One more night of silence.

No progress was made on the birthing today other than a natural course of things. Instead a day spent outside in the delicious first warm day of spring. It was just so fulfilling to be out all day. Then in the evening I went down to the hospital to visit Dr K and we walked out along a footpath she had explored earlier. There we sat, eating some nut bibimbap and watching a rather splendid sunset; the sun sinking behind the trees on the horizon. Perhaps the one (?) advantage of a flat landscape, it was a bit like an ocean sunset. Glorious, sitting there together as a couple on perhaps the final day of this previous life, we felt so happy.
Now it's another night back home for me and then work tomorrow. Bit weird as I was hoping to be on holiday now (by holiday I mean paternity leave). Hopefully I can be a little productive while I wait for any news. The next stage is to break the waters which should encourage a natural labour, but that could still take another 24 hrs. Unlikely, I suspect, seeing as how things are progressing, but then you never know. There's a three ladies in the wait and over the bank holiday I think they've been quite happy for them not to go into labour. Tomorrow might be a little different with the Doctors back in force.
I'm super proud of Dr K already and feel ready now for this next step.

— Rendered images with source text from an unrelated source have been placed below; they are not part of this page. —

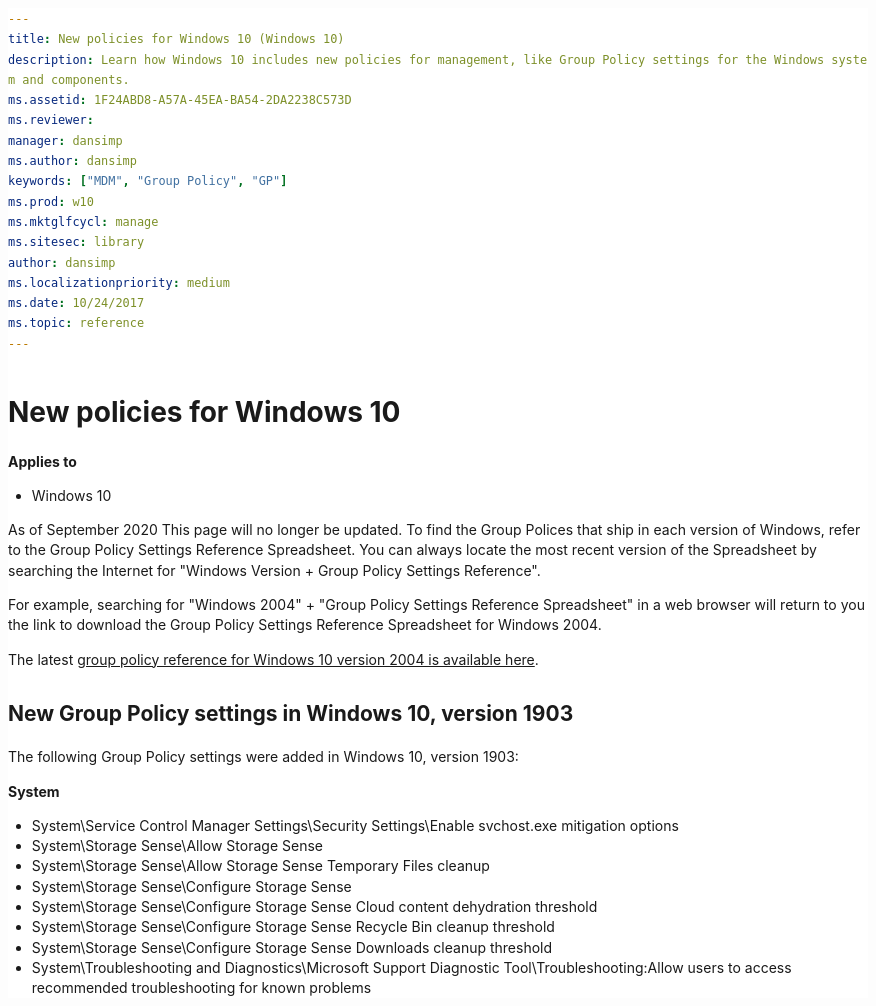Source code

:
 ```yaml
---
title: New policies for Windows 10 (Windows 10)
description: Learn how Windows 10 includes new policies for management, like Group Policy settings for the Windows system and components.
ms.assetid: 1F24ABD8-A57A-45EA-BA54-2DA2238C573D
ms.reviewer: 
manager: dansimp
ms.author: dansimp
keywords: ["MDM", "Group Policy", "GP"]
ms.prod: w10
ms.mktglfcycl: manage
ms.sitesec: library
author: dansimp
ms.localizationpriority: medium
ms.date: 10/24/2017
ms.topic: reference
---
```


# New policies for Windows 10


**Applies to**

-   Windows 10

As of September 2020 This page will no longer be updated. To find the Group Polices that ship in each version of Windows,  refer to the Group Policy Settings Reference Spreadsheet. You can always locate the most recent version of the Spreadsheet by searching the Internet for "Windows Version + Group Policy Settings Reference".

For example, searching for "Windows 2004" + "Group Policy Settings Reference Spreadsheet" in a web browser will return to you the link to download the Group Policy Settings Reference Spreadsheet for Windows 2004.

The latest [group policy reference for Windows 10 version 2004 is available here](https://www.microsoft.com/download/101451).

## New Group Policy settings in Windows 10, version 1903

The following Group Policy settings were added in Windows 10, version 1903:

**System**

- System\Service Control Manager Settings\Security Settings\Enable svchost.exe mitigation options
- System\Storage Sense\Allow Storage Sense
- System\Storage Sense\Allow Storage Sense Temporary Files cleanup
- System\Storage Sense\Configure Storage Sense
- System\Storage Sense\Configure Storage Sense Cloud content dehydration threshold
- System\Storage Sense\Configure Storage Sense Recycle Bin cleanup threshold
- System\Storage Sense\Configure Storage Sense Downloads cleanup threshold
- System\Troubleshooting and Diagnostics\Microsoft Support Diagnostic Tool\Troubleshooting:Allow users to access recommended troubleshooting for known problems
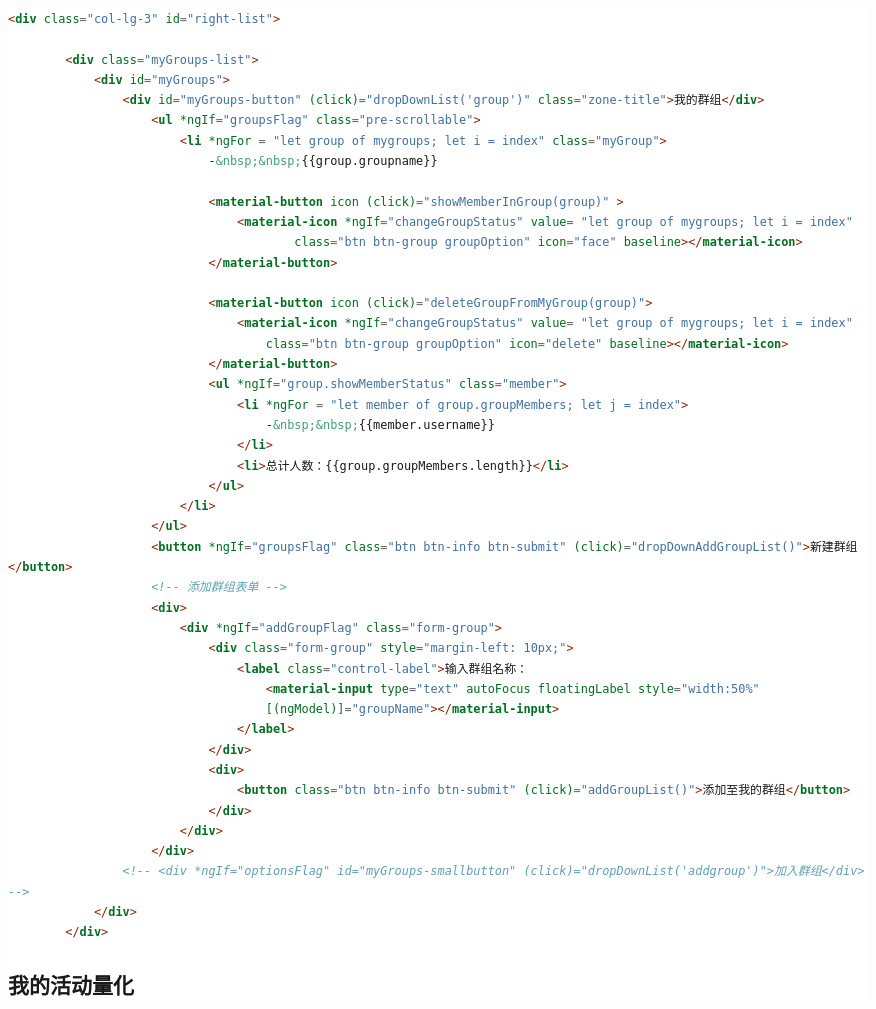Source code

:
 ```html
<div class="col-lg-3" id="right-list">
        
        <div class="myGroups-list">
            <div id="myGroups">
                <div id="myGroups-button" (click)="dropDownList('group')" class="zone-title">我的群组</div>
                    <ul *ngIf="groupsFlag" class="pre-scrollable">                 
                        <li *ngFor = "let group of mygroups; let i = index" class="myGroup">
                            -&nbsp;&nbsp;{{group.groupname}} 
                            
                            <material-button icon (click)="showMemberInGroup(group)" >
                                <material-icon *ngIf="changeGroupStatus" value= "let group of mygroups; let i = index" 
                                        class="btn btn-group groupOption" icon="face" baseline></material-icon>
                            </material-button>  

                            <material-button icon (click)="deleteGroupFromMyGroup(group)">
                                <material-icon *ngIf="changeGroupStatus" value= "let group of mygroups; let i = index" 
                                    class="btn btn-group groupOption" icon="delete" baseline></material-icon>
                            </material-button> 
                            <ul *ngIf="group.showMemberStatus" class="member">
                                <li *ngFor = "let member of group.groupMembers; let j = index">
                                    -&nbsp;&nbsp;{{member.username}} 
                                </li>         
                                <li>总计人数：{{group.groupMembers.length}}</li>                       
                            </ul>
                        </li>               
                    </ul>
                    <button *ngIf="groupsFlag" class="btn btn-info btn-submit" (click)="dropDownAddGroupList()">新建群组</button>
                    <!-- 添加群组表单 -->
                    <div>
                        <div *ngIf="addGroupFlag" class="form-group">
                            <div class="form-group" style="margin-left: 10px;">
                                <label class="control-label">输入群组名称：
                                    <material-input type="text" autoFocus floatingLabel style="width:50%" 
                                    [(ngModel)]="groupName"></material-input>                                    
                                </label>
                            </div>
                            <div>
                                <button class="btn btn-info btn-submit" (click)="addGroupList()">添加至我的群组</button>
                            </div>
                        </div>
                    </div>
                <!-- <div *ngIf="optionsFlag" id="myGroups-smallbutton" (click)="dropDownList('addgroup')">加入群组</div> -->
            </div>
        </div>
```
## 我的活动量化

I shall miss the quiet and miss the bump, the sleep too as well as our peaceful shared current life (and when I express this I see concerned look on peoples faces followed by their urge to try and convince me I'm wrong and that it will be fabulous), but I definitely feel I have made the full journey from doubt and worry to preparation and... I was going to say excitement, that's not quite right, not exactly excitement but rather perhaps 'peace'. Still, should get to sleep and some rest before it's all change please, all change.